5042：GCD pair

The greatest common divisor (gcd) of two or more integers (at least one of which is not zero) is the largest positive integer that divides the numbers without a remainder.

Now I will give you a simple problem about gcd again.

Given a sequence of N integers, A = {a₁, a₂, ..., a_N }.

For every pair of < l, r >( 1 ≤ l ≤ r ≤ N ), defined a function F (l, r) = gcd(a_i)( l ≤ i ≤ r ) that is the greatest common divisor of all the integers in the subsequence {a_l, a_l+1, ..., a_r }

Obviously, There are N * (N + 1)/2 pair of < l, r >( 1 ≤ l ≤ r ≤ N ).

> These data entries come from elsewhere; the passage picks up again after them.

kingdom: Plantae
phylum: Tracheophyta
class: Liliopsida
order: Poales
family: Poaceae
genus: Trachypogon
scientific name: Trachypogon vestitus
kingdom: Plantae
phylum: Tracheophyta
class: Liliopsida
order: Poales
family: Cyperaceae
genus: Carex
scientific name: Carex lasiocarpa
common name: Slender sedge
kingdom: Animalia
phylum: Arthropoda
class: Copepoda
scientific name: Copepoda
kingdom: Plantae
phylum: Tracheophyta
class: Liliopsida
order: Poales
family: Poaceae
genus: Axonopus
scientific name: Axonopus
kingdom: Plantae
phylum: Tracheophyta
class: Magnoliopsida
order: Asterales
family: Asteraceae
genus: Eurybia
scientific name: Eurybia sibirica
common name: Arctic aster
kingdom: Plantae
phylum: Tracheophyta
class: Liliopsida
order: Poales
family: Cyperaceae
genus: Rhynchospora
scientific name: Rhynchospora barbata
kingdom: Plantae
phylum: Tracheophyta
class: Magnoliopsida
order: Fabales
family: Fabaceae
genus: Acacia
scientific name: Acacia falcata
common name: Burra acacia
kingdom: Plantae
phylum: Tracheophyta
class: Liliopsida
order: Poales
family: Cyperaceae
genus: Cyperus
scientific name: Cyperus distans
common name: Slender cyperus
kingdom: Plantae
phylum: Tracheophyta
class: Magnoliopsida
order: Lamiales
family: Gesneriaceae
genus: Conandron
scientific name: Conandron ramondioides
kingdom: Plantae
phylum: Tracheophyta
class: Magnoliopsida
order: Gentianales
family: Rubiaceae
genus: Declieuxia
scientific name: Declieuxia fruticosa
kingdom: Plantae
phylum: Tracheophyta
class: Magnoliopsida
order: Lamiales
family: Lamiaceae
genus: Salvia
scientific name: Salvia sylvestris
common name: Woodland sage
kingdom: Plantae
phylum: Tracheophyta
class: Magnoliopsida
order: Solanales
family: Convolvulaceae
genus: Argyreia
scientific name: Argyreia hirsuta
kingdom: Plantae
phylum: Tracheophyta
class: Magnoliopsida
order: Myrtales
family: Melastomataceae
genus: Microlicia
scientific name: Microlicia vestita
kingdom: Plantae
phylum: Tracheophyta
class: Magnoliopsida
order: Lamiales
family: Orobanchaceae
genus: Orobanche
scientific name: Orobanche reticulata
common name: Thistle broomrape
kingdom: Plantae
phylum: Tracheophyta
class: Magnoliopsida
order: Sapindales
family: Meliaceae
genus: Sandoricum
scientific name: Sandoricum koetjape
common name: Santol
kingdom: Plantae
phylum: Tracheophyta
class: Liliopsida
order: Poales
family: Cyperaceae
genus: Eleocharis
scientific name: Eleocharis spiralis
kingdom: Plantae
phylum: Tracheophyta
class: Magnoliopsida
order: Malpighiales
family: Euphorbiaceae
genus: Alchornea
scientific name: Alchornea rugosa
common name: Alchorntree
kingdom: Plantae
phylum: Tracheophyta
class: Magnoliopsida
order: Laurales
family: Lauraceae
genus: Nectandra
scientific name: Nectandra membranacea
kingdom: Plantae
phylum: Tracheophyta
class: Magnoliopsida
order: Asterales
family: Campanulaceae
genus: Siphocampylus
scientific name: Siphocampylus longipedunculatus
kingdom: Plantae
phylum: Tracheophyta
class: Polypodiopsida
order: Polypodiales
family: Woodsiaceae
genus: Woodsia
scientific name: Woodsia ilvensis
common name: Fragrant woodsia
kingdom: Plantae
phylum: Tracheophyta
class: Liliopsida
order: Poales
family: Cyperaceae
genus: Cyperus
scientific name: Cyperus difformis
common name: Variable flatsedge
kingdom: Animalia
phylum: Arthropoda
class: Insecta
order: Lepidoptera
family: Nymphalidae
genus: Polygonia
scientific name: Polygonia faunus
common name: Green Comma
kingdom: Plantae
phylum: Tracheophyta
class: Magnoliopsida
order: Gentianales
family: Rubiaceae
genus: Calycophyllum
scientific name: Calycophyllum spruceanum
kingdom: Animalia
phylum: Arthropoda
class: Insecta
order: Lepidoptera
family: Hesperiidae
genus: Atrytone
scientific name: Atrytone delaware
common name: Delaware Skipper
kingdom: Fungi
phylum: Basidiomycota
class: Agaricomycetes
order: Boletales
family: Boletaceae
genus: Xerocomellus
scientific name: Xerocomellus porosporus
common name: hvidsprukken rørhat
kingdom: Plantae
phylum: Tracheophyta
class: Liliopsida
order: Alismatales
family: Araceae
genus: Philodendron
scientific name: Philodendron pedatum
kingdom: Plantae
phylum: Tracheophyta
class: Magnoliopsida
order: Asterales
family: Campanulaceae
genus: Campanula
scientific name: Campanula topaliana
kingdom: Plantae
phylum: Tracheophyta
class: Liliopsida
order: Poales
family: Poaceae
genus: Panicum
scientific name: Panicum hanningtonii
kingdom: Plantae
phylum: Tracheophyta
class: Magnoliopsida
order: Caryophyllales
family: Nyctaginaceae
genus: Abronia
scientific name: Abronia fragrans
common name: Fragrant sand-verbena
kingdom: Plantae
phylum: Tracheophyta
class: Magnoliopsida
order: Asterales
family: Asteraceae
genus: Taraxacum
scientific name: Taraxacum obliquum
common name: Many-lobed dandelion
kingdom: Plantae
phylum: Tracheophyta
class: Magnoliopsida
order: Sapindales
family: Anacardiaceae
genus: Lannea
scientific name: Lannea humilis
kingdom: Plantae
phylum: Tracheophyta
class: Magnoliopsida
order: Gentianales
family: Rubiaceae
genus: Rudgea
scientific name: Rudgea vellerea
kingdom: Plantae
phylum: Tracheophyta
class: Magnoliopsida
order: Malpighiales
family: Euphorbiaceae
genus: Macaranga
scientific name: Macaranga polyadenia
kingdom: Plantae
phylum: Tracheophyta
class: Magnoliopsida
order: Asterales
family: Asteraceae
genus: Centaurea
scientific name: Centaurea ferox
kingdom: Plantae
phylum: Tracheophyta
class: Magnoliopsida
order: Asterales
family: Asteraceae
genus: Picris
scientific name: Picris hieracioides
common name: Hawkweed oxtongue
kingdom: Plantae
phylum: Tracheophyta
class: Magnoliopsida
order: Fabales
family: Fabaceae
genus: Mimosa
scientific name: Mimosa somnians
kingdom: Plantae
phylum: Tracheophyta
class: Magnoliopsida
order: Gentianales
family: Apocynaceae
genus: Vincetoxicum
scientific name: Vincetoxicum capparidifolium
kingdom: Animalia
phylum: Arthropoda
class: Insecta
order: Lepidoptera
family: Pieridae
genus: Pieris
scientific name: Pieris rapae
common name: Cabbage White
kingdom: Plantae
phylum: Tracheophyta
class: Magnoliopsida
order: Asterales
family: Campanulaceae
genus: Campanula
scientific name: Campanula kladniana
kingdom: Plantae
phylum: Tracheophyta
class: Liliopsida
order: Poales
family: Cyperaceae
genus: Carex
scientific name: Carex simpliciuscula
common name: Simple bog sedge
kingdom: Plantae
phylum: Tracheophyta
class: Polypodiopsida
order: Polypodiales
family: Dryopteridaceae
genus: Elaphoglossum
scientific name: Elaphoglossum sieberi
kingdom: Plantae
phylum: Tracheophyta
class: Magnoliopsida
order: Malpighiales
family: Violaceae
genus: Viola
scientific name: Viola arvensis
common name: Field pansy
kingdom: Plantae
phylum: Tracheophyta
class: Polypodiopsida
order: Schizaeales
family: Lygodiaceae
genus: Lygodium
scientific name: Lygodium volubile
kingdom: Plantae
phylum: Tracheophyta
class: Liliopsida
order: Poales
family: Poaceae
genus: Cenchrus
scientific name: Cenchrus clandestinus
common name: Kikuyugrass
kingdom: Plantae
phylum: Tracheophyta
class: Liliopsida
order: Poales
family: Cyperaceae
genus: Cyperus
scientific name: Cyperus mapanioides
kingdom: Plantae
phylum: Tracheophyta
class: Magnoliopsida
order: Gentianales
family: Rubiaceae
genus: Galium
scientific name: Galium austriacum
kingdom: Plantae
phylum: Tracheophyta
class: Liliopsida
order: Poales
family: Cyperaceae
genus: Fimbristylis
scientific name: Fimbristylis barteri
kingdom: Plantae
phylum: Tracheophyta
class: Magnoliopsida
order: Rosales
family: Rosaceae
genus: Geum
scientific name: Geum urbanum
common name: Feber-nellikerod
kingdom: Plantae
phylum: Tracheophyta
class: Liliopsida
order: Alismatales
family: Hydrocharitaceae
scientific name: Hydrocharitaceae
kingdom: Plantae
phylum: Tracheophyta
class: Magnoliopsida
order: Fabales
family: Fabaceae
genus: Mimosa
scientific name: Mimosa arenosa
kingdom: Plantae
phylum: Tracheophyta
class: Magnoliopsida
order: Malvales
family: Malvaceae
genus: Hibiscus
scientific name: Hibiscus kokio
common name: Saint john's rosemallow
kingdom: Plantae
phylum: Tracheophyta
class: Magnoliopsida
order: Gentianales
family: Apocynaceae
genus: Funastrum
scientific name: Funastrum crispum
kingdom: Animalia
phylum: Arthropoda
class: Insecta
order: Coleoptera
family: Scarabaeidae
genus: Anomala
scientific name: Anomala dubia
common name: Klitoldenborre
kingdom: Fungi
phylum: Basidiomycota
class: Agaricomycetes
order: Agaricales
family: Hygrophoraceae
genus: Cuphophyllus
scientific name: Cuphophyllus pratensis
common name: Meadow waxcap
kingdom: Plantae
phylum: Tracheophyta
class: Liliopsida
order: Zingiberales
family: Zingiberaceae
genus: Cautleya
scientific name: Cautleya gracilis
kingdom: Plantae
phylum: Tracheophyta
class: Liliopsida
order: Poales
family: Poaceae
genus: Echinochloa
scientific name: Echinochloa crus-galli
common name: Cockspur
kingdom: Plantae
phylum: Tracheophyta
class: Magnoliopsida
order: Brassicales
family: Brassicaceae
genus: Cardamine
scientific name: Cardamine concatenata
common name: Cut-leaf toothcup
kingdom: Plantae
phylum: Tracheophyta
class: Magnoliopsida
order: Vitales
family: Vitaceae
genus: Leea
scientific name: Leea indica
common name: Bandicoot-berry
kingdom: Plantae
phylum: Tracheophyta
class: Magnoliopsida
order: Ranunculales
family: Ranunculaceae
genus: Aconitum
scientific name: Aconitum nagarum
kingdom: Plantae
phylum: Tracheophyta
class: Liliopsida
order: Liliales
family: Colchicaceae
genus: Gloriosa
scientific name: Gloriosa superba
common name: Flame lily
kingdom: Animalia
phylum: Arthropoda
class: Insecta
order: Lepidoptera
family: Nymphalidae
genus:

We can get the rank of pair < l, r > through the following code.


1 pair<int,int> get_RANK(int l,int r)
2 {
3 map<int,int>mp;
4 int k1 = 1, k2 = 1;
5 for(int i = 1;i <= N;i++)
6 for(int j = i;j <= N;j++)
7   {
8   if(i == l && j == r)continue;
9   if(F(i,j) < F(l,r))
10   {
11   if(mp.find(F(i,j)) != mp.end())continue;
12   k1++;
13   mp[F(i,j)] = 1;
14   }
15   else if(F(i,j) == F(l,r))
16   {
17     if(i < l || (i == l && j < r))k2++;
18   }
19   }
20   return make_pair(k1,k2);
21 }

(If you don’t know C++, what a sad story! Sorry!)


There are Q queries, you need to answer the following two queries:

● SELECT k1 k2: ask for the pair < l, r > which is rank < k₁, k₂ >.If there is no such pair output -1.

● RANK l r: ask for the rank < k₁, k₂ > of the pair < l, r >

The first line of the input is T (1 ≤ T ≤ 10), which stands for the number of test cases you need to solve.

The first line of each case contains two integers N ,Q (1 ≤ N, Q ≤10⁵),denoting the number of integers and queries, respectively.

The second line contains N integers, a₁, a₂, ..., a_N (1 ≤ a_i ≤ 10⁵).

For the next Q lines, contain instructions “SELECT k₁ k₂” or “RANK l r” (1 ≤ k₁, k₂ ≤ N * (N + 1)/2,1 ≤ l ≤ r ≤ N ),

For each test case, print a line “Case #t:”(without quotes, t means the index of the test case) at the beginning.

For each query, output the answer.